Gelombang kehancuran alam Kalimantan setelah era penebangan hutan  tidak berhenti sampai disitu saja.
Ketika era penebangan pohon mulai mereda, hutan Kalimantan kini menjadi sasaran empuk perkebunan sawit yang memerlukan hamparan wilayah yang sangat luas. Pembersihan lahan dengan cara membakar menjadi sumber baru kehancuran hutan Kalimantan.
Ketika dijaga penduduk asli, hutan Kalimantan tidak pernah terbakar. Â Namun kini sudah menjadi ritual tahunan di bulan Maret sampai Oktober kabur asap kebakaran hutan menyebar sampai wilayah negara ASEAN.
Kehancuran alam dan hutan Kalimantan memang sangat tragis karena berkontribusi langsung pada pemanasan global. Hutan Kalimantan yang  dulunya asri dan menjadi paru paru dunia, kini menjadi acaman polusi asap.

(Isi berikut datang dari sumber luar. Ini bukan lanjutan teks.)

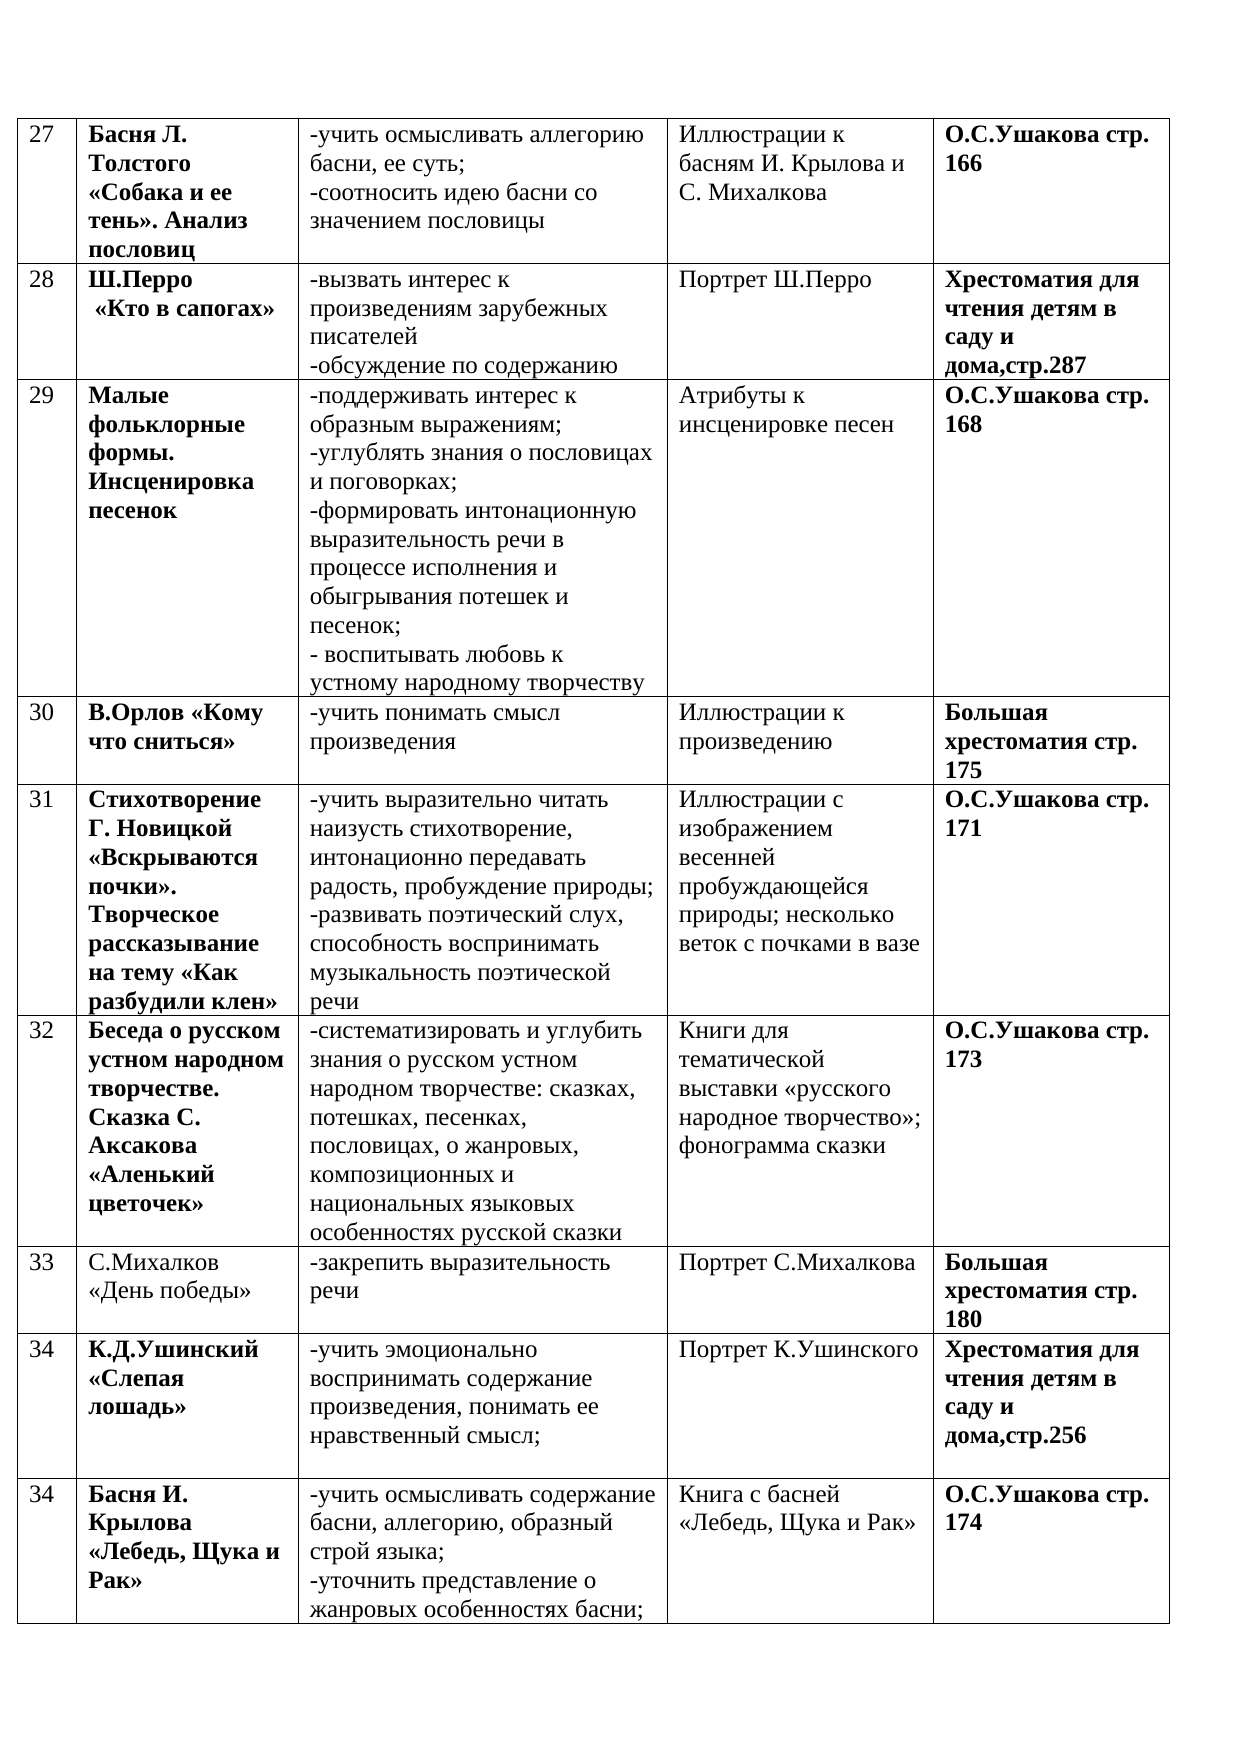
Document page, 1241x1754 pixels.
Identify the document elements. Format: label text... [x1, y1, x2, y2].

table_cell Иллюстрации к басням И. Крылова и С. Михалкова [668, 119, 933, 263]
table_cell 34 [18, 1334, 76, 1478]
table_cell Хрестоматия для чтения детям в саду и дома,стр.256 [934, 1334, 1169, 1478]
table_cell Иллюстрации к произведению [668, 697, 933, 783]
table_cell Малые фольклорные формы. Инсценировка песенок [77, 380, 298, 696]
table_cell -учить эмоционально воспринимать содержание произведения, понимать ее нравственный смысл; [299, 1334, 667, 1478]
table_cell С.Михалков «День победы» [77, 1247, 298, 1333]
table_cell -учить осмысливать аллегорию басни, ее суть; -соотносить идею басни со значением пословицы [299, 119, 667, 263]
table_cell -систематизировать и углубить знания о русском устном народном творчестве: сказках, потешках, песенках, пословицах, о жанровых, композиционных и национальных языковых особенностях русской сказки [299, 1016, 667, 1246]
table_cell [77, 1479, 298, 1622]
table_cell -учить понимать смысл произведения [299, 697, 667, 783]
table_cell О.С.Ушакова стр. 168 [934, 380, 1169, 696]
table_cell Атрибуты к инсценировке песен [668, 380, 933, 696]
table_cell Большая хрестоматия стр. 180 [934, 1247, 1169, 1333]
table_cell -поддерживать интерес к образным выражениям; -углублять знания о пословицах и поговорках; -формировать интонационную выразительность речи в процессе исполнения и обыгрывания потешек и песенок; - воспитывать любовь к устному народному творчеству [299, 380, 667, 696]
table_cell Стихотворение Г. Новицкой «Вскрываются почки». Творческое рассказывание на тему «Как разбудили клен» [77, 785, 298, 1014]
table_cell Ш.Перро «Кто в сапогах» [77, 264, 298, 379]
table_cell 27 [18, 119, 76, 263]
table_cell 29 [18, 380, 76, 696]
table_cell Басня Л. Толстого «Собака и ее тень». Анализ пословиц [77, 119, 298, 263]
table_cell -учить выразительно читать наизусть стихотворение, интонационно передавать радость, пробуждение природы; -развивать поэтический слух, способность воспринимать музыкальность поэтической речи [299, 785, 667, 1014]
table_cell Хрестоматия для чтения детям в саду и дома,стр.287 [934, 264, 1169, 379]
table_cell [299, 1479, 667, 1622]
table_cell О.С.Ушакова стр. 171 [934, 785, 1169, 1014]
table_cell Портрет К.Ушинского [668, 1334, 933, 1478]
table_cell -закрепить выразительность речи [299, 1247, 667, 1333]
table_cell 30 [18, 697, 76, 783]
table_cell Портрет С.Михалкова [668, 1247, 933, 1333]
table_cell -вызвать интерес к произведениям зарубежных писателей -обсуждение по содержанию [299, 264, 667, 379]
table_cell Портрет Ш.Перро [668, 264, 933, 379]
table_cell Книги для тематической выставки «русского народное творчество»; фонограмма сказки [668, 1016, 933, 1246]
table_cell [934, 1479, 1169, 1622]
table_cell В.Орлов «Кому что сниться» [77, 697, 298, 783]
table_cell 34 [18, 1479, 76, 1622]
table_cell 33 [18, 1247, 76, 1333]
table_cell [668, 1479, 933, 1622]
table_cell 31 [18, 785, 76, 1014]
table_cell О.С.Ушакова стр. 173 [934, 1016, 1169, 1246]
table_cell Большая хрестоматия стр. 175 [934, 697, 1169, 783]
table_cell Беседа о русском устном народном творчестве. Сказка С. Аксакова «Аленький цветочек» [77, 1016, 298, 1246]
table_cell К.Д.Ушинский «Слепая лошадь» [77, 1334, 298, 1478]
table_cell О.С.Ушакова стр. 166 [934, 119, 1169, 263]
table_cell 32 [18, 1016, 76, 1246]
table_cell Иллюстрации с изображением весенней пробуждающейся природы; несколько веток с почками в вазе [668, 785, 933, 1014]
table_cell 28 [18, 264, 76, 379]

Perubahan yang sangat drastis dari hutan tropis menjadi hamparan tanaman budidaya sawit tentunya menjadi permasalahan tersendiri bagi penduduk asli. Â Kehidupan mereka semakin sulit dan termajinalkan.
Dengan data 85% minyak sawit dunia dihasilkan oleh Indonesia dan Malaysia, maka sebagian besar sawit ditanam di bekas hutan tropis.
Penduduk asli yang dulunya hidup berdampingan dengan alam kini demi menyambung hidupnya terpaksa menjadi buruh di perkebunan sawit.
Kini hutan tropis  yang secara turun menurun menjadi tumpuan hidup mereka secara pasti hancur dan hilang dalam sekejab.
Kemampuan untuk bertahan hidup penduduk lokal  yang secara turun menurun diwariskan dari para tetua kini hilang dan terputus.  Pengetahuan bercocok tanam yang diwariskan dari tetua mereka kini telah hilang demikian juga dengan varietas padi lokal yang secara spesifik dapat beradaptasi dengan lingkungan setempah kini juga telah hilang.
Kehidupan di rumah panjang yang dulunya sangat dinamis dan  harmonis itu  kini berubah seolah menjadi rumah pekerja yang kehidupannya tergantung pada upah yang mereka dapatkan.
Kini mereka menjadi buruh ditanahnya sendiri.